Following are some popular nurse practitioner business niches among the NPs and nurses in Nursepreneurs: 

  1. IV hydration and med spa 
  2. Concierge practices, especially post-operative concierge for plastic surgery, where patients appreciate discretion
  3. Membership-based direct primary care models 

Do your market research before settling on a business niche and model

Once you have an idea for an area of service, you’ll need to do market research to determine if it’s a good fit for your area and target population. Harris recommends researching the following questions: 

  1. How many similar businesses are in a local radius?
  2. How long have others been practicing? 
  3. What does their demographic and population look like? 
  4. What’s the socioeconomic status of your local area? 
  5. Who are your potential partners and referral sources?

Harris, who recently opened a new brick-and-mortar clinic offering light therapy, hormone therapy and infusion therapy, called and visited similar and adjacent practices. She checked out their storefronts, websites, social pages, pricing, online scheduling portals and whether they return calls.

McGovern adds that finding competition for the practice you hope to build affirms that it’s a needed service. “If you find nobody else, that usually is a red flag. It’s likely not that you have a novel idea.”

Start small when choosing a nurse practitioner business niche

Once you land on a specific area that you think can work for you and the patients you hope to serve, McGovern recommends starting small.
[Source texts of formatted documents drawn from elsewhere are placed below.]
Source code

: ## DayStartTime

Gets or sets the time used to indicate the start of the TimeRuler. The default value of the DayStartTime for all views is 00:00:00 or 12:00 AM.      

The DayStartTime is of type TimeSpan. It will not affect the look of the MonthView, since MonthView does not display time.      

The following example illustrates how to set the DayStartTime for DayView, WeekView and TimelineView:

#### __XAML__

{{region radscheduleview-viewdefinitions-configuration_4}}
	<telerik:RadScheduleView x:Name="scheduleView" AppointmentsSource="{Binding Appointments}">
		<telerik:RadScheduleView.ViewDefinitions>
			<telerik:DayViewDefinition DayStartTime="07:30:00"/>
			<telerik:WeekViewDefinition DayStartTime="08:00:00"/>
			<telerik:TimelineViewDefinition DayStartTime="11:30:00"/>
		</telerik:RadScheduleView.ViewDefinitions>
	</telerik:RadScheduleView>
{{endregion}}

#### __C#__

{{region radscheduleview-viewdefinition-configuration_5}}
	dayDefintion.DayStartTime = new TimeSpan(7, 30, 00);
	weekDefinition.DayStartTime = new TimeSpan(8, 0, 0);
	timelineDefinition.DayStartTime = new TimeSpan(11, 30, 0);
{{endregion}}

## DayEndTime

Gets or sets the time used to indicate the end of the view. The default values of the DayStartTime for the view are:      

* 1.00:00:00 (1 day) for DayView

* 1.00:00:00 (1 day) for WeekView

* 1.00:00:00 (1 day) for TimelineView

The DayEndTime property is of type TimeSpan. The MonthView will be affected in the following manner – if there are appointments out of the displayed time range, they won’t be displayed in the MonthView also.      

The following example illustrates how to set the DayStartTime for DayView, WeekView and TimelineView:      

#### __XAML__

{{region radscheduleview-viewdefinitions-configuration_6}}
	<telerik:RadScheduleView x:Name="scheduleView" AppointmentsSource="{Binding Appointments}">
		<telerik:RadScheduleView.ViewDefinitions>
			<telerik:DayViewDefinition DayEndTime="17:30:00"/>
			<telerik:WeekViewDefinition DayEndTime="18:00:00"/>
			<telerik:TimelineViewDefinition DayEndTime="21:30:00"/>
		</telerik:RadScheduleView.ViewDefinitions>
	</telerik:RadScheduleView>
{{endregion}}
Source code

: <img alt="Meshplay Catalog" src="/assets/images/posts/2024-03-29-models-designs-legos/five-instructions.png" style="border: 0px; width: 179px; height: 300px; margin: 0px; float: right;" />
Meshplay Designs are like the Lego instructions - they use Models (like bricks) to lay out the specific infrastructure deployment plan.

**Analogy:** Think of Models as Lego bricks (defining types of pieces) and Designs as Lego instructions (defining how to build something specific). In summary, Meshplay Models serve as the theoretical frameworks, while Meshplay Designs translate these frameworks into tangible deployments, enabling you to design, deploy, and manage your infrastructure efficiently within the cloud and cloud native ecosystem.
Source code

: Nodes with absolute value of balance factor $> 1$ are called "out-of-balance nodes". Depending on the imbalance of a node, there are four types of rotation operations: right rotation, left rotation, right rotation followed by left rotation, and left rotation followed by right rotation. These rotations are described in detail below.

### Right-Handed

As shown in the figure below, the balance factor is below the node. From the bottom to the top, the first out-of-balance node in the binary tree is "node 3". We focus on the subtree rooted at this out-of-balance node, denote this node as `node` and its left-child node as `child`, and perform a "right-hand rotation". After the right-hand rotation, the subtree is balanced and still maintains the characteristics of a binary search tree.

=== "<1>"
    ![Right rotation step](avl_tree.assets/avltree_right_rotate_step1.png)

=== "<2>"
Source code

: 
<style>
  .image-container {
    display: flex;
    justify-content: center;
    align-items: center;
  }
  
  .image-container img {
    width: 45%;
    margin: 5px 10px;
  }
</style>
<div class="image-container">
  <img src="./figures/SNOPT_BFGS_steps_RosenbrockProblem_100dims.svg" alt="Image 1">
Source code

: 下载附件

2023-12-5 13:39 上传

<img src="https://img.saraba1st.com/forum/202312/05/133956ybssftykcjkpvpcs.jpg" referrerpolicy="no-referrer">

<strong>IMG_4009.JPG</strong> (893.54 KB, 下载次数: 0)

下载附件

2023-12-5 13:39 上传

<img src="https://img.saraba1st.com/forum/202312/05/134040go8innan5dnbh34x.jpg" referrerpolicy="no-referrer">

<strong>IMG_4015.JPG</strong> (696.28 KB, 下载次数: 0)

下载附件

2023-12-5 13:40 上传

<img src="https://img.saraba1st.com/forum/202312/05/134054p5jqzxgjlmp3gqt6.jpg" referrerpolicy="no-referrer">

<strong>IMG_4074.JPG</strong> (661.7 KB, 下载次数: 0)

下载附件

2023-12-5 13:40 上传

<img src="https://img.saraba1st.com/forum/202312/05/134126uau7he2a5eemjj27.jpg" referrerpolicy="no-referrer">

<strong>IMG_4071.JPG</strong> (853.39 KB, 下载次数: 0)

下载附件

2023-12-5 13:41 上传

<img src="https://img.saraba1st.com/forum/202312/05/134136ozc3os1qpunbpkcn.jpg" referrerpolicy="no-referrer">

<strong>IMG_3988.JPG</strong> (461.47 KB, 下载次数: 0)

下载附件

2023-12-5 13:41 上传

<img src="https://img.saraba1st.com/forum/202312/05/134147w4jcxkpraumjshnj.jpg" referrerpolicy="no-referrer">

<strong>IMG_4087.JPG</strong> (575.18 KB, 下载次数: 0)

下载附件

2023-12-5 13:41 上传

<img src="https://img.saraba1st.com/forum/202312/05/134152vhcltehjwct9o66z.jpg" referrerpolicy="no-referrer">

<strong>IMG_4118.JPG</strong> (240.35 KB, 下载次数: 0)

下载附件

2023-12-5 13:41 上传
This helps you save money on inventory in the beginning and also helps you stay nimble. “You sometimes have to pivot when the services you thought people want and what they walk in requesting are not the same.” 

Many NPs who are part of Nursepreneurs start a new practice as a side hustle to another full or part-time job. “It’s okay to sort of start small and grow from there. You can always expand your business later,” says McGovern.

Find support in your niche

Harris can attest that there are a lot of overlapping early tasks to start a new nurse practitioner or nurse business. Coordinating insurance, rent, attorney fees, marketing and more can leave a new business owner feeling indecisive and stuck. Having a roadmap from someone who’s built a similar practice can mean the difference between spending six months or six days to get moving. “Ultimately, you’ll get there, but having somebody walk you through it can save a lot of missteps,” says Harris.

Talk about your business early and often

A big adjustment for many new NP practice owners is becoming the face of your business. Besides practicing an area of healthcare that you love, you also have to be a marketer, salesperson and networker. This requires overcoming any fears of failure or concerns about what colleagues might think. “The people I’ve seen who are most successful aren’t afraid to tell people what they’re up to,” says McGovern.


Nurse practitioners have an enormous wealth of expertise and knowledge that the community and the public respect and want. Building a successful practice can be a rewarding career and offer necessary services for your community.


The beginning can be overwhelming and costly, but Harris is confident that it’s worthwhile after helping so many nurses and NPs set up businesses. “Starting a new venture is always just terrifying, no matter how much experience you have. It’s a lot of money going out the door, and you just want to have the right people on your side to help you through it.”